Aos poucos, eu comecei a me permitir a ser eu mesma. Comecei com um hidratante labial com corzinha. No início, tinha vergonha de usar. Apesar de ser uma corzinha bem natural, seria nítido que passei algo. Logo imaginei que minha mãe viria dizer que comecei a passar para agradar alguém ou chamar a atenção de homens (porque ela me respeita muito, graças a deus). Mas aos poucos me permiti. Em pouco tempo, comprei outro com uma cor mais forte e um gloss. Foi meu primeiro gloss que usei de verdade. De lá pra cá não vivo mais sem uma corzinha na boca.

Um dia, essa minha adolescente interior também começou a reclamar das roupas. Elas não me favoreciam, não me representavam. Do nada, entrei no site da Renner e montei um carrinho com umas peças que considerei "coringas". Ainda não tinha conseguido comprar um vestido pra usar por aí, parecia um passo muito grande, mas comprei meus primeiros croppeds. Minha mãe julgou, é claro: como assim cropped? você nunca usou nada disso. Mas ainda não era o suficiente. Eu queria algo que fosse ainda mais a minha cara atual (afinal, eu não tenho mais 15 anos, não dá pra viver só de short jeans e cropped). Com o dinheiro contado, montei meu primeiro look básico, mas que significava muito pra mim, e comprei.

Apesar de não gostar de gastar dinheiro com roupa (não entendo o porque um pedaço de tecido cortado ou um simples sapato custa tão caro), minha meta passou a ser: sem pressa, quero que todo meu guarda-roupa passe a ser meu. Ele ainda representa muito da minha mãe, e isso inclui também os cheiros. Ela gosta muito daquela fragrância Lily, e acabei usando durante um tempo também, mas uma hora eu cansei, sabe? Queria algo mais meu, e com isso também comprei meus primeiros body splashes.

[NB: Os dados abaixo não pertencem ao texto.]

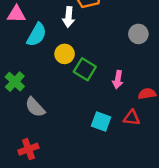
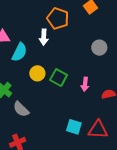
yellow circle: (65, 54) -> (37, 73), moved
red triangle: (132, 118) -> (98, 130), moved, size x1.5
cyan square: (101, 121) -> (74, 127), moved

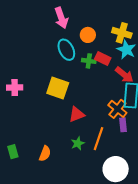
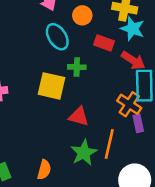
green cross: (89, 61) -> (77, 67), moved
red triangle: (77, 114) -> (79, 116), turned 42
green star: (78, 143) -> (84, 153), size x1.5

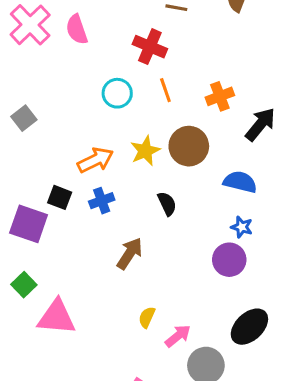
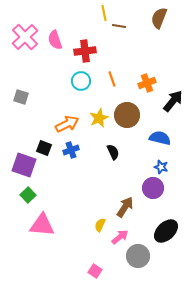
red cross: (150, 47) -> (85, 51), moved, turned -30
gray square: (24, 118) -> (21, 97), turned -35
brown arrow: (130, 253) -> (125, 207), moved
green square: (24, 285) -> (28, 195), moved

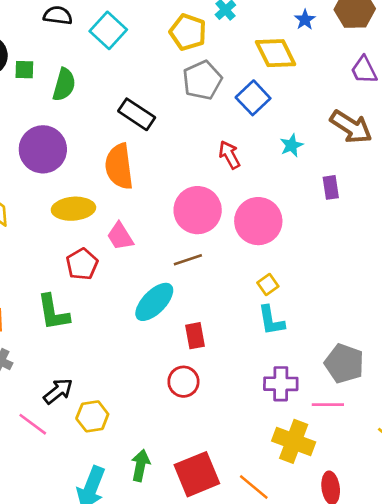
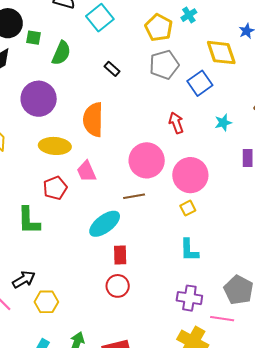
black rectangle: (137, 114) -> (112, 69), moved, size x0.6
yellow square: (268, 284) -> (188, 208), moved
red rectangle: (195, 336) -> (120, 255), moved

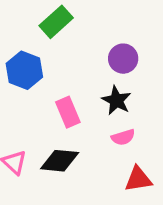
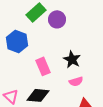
purple circle: (123, 59) -> (57, 19), moved

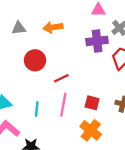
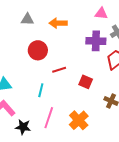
red square: (92, 103) -> (86, 82), moved
pink line: (63, 105) -> (49, 118), moved
cyan line: (37, 109) -> (41, 90), moved

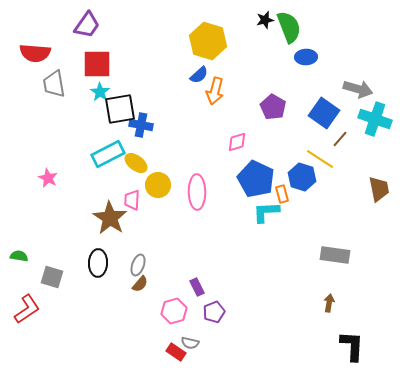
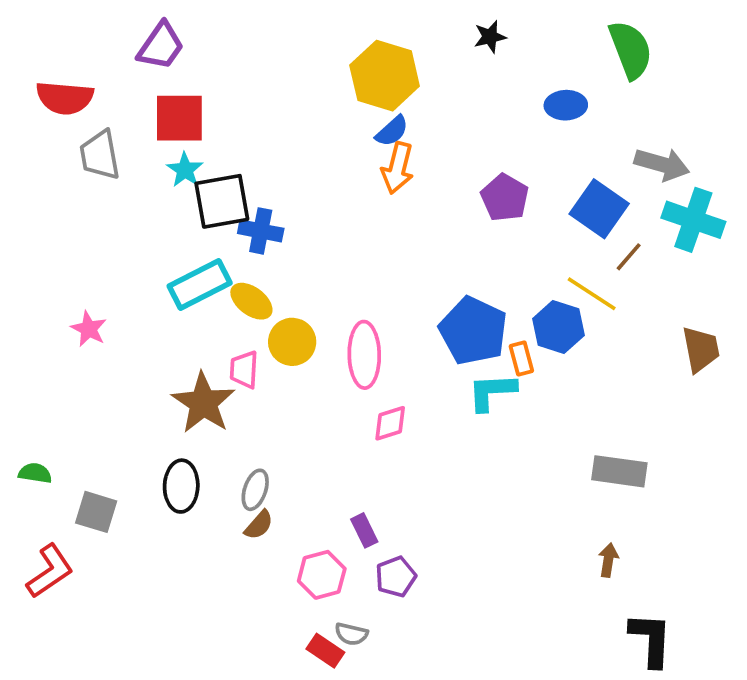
green semicircle: (289, 27) -> (631, 50), moved
blue semicircle: (199, 75) -> (392, 131), moved
pink diamond: (237, 142) -> (390, 423), moved

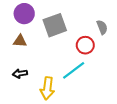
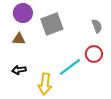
red circle: (85, 45) -> (94, 54), moved

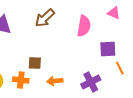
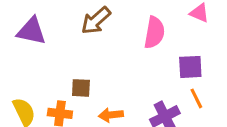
orange line: (120, 68) -> (196, 98), moved

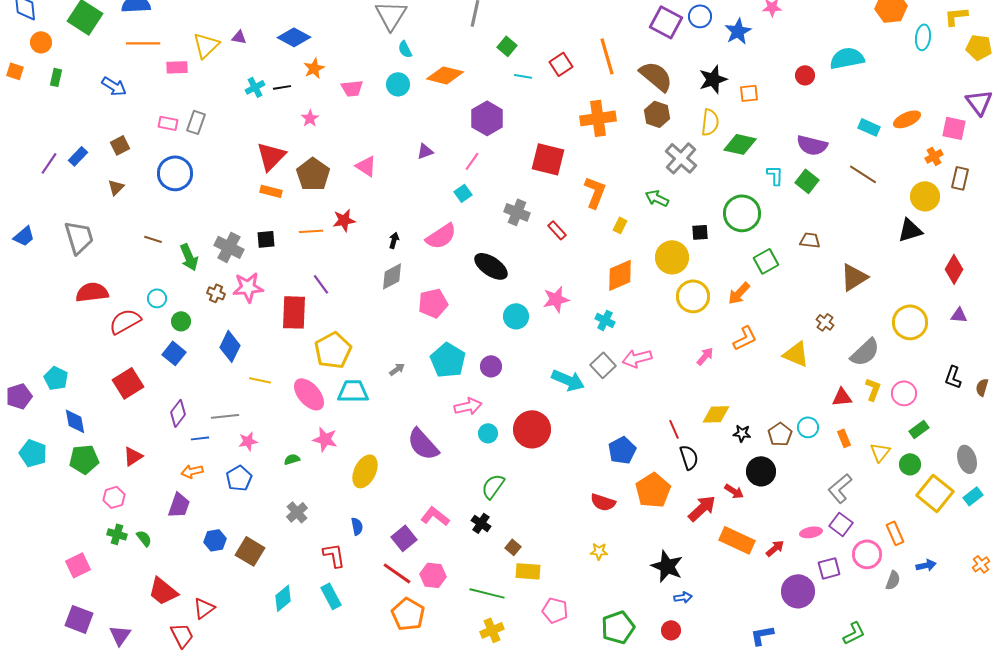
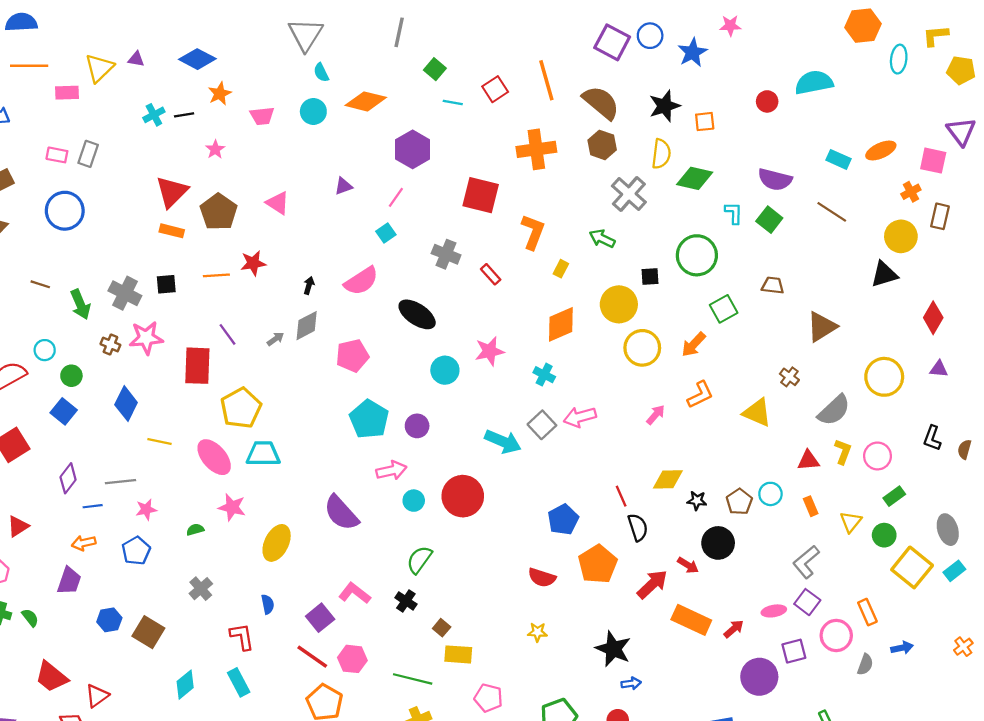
gray arrow: (397, 369) -> (275, 339), moved

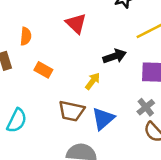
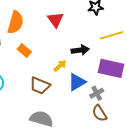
orange semicircle: (26, 36) -> (15, 22), size x1.6
blue triangle: (103, 119) -> (77, 82), moved

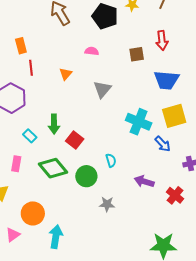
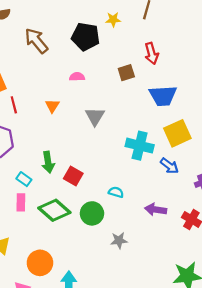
cyan semicircle: (111, 160) -> (116, 192), turned -48
pink rectangle: (16, 164) -> (21, 202), moved

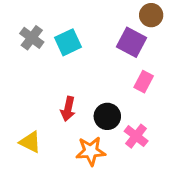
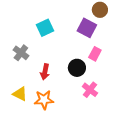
gray cross: (32, 38) -> (21, 53), moved
black circle: (107, 116) -> (77, 68), moved
orange star: (91, 151) -> (44, 100), moved

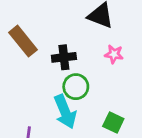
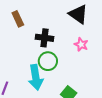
brown rectangle: (23, 41) -> (18, 19), size x0.7

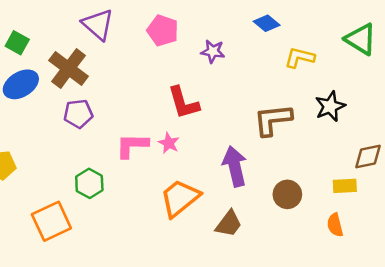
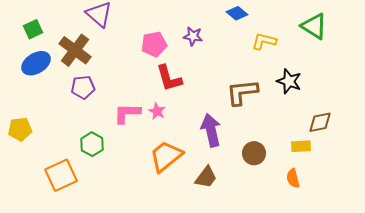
pink pentagon: (163, 31) -> (154, 44), moved, turned -30
green square: (17, 43) -> (33, 29), turned 36
black star: (330, 106) -> (289, 81), turned -30

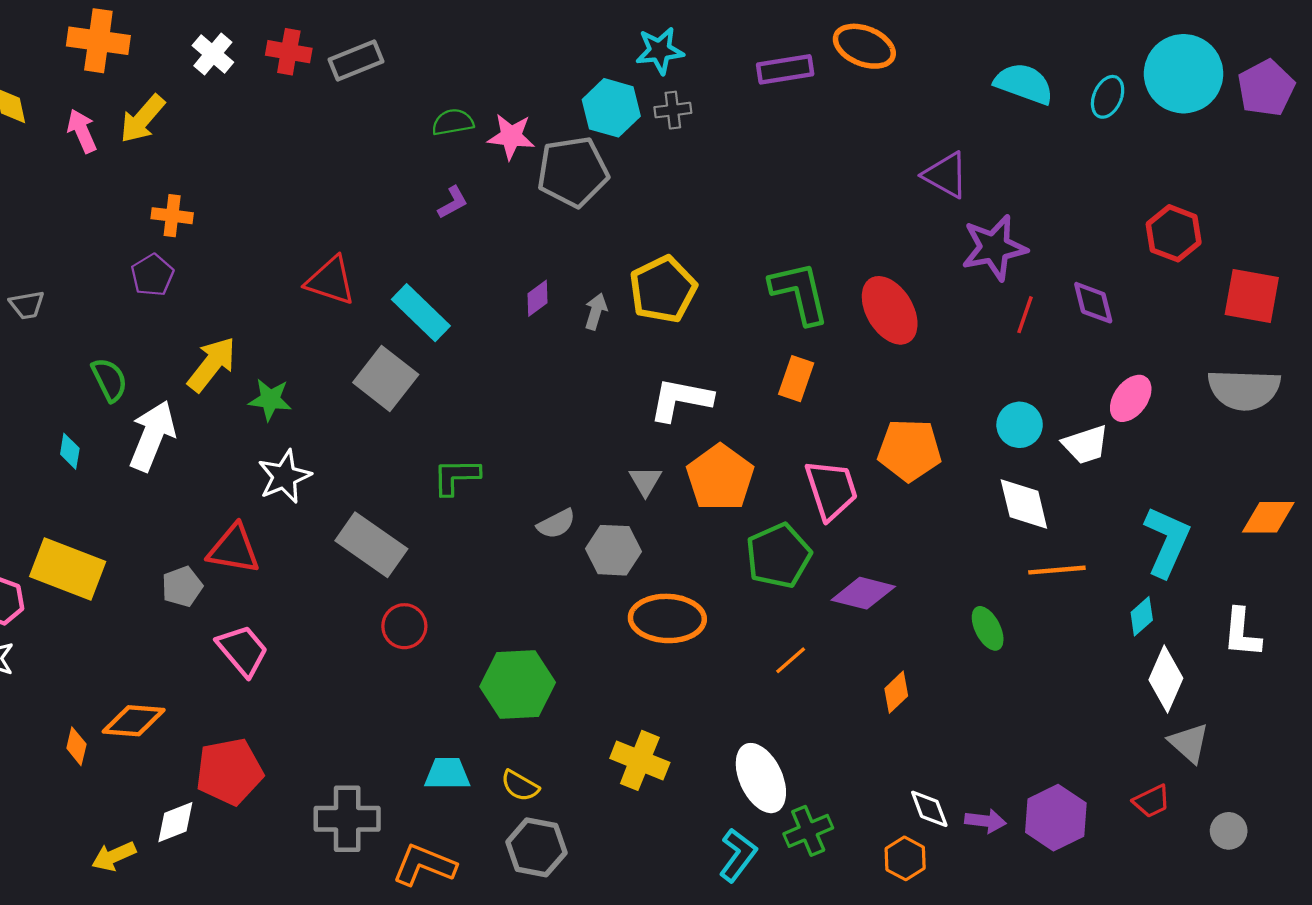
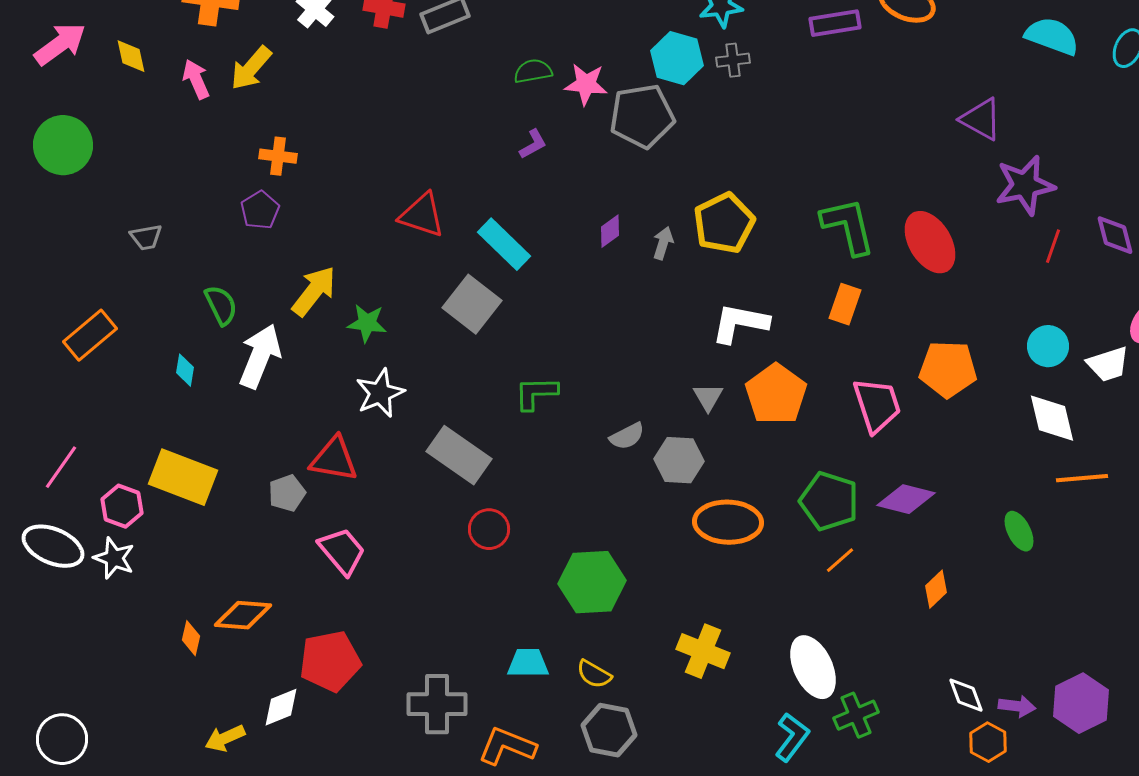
green pentagon: (779, 556) -> (829, 501), moved, turned -30
orange hexagon: (905, 858) -> (988, 742), moved

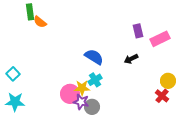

Mas não é só de roupa que se vive uma jovem que não conseguiu viver, mas também de momentos. No caso, sair de casa. Eu sempre achei que eu seria baladeira, que toda sexta à noite iria até uma pista de dança ao som de Summer Eletrohits. Realidade: nunca nem saí sozinha de casa por puro entretenimento. Sempre foi estranho pedir dinheiro para sair de casa (e também toda a questão da insegurança era o que mais pesava), e mesmo quando comecei a ter o meu ainda não conseguia. Minha mãe me prendia muito em casa. Pra mudar isso, coloquei como meta sair pelo menos 2 vezes por mês, uma delas pelo menos sozinha. Ainda não consegui cumprir muito bem essa meta, mas já estou com planos de ir ao cinema sozinha pela primeira vez. 

De maneira resumida: eu vivo numa bolha dupla. A primeira camada dessa bolha eu mesma criei para me defender e a segunda camada foi minha mãe que criou em mim, querendo me proteger de todos os perigos desse universo. Mas viver assim é sufocante, uma hora a gente precisa furar essa bolha, mesmo que seja difícil, mesmo que tenhamos medo. Com um passinho de cada vez eu ainda luto para sair dessa bolha, pra que eu seja a Lia de verdade, e não a Lia moldada pelos medos da minha mãe e inseguranças que me fizeram ter.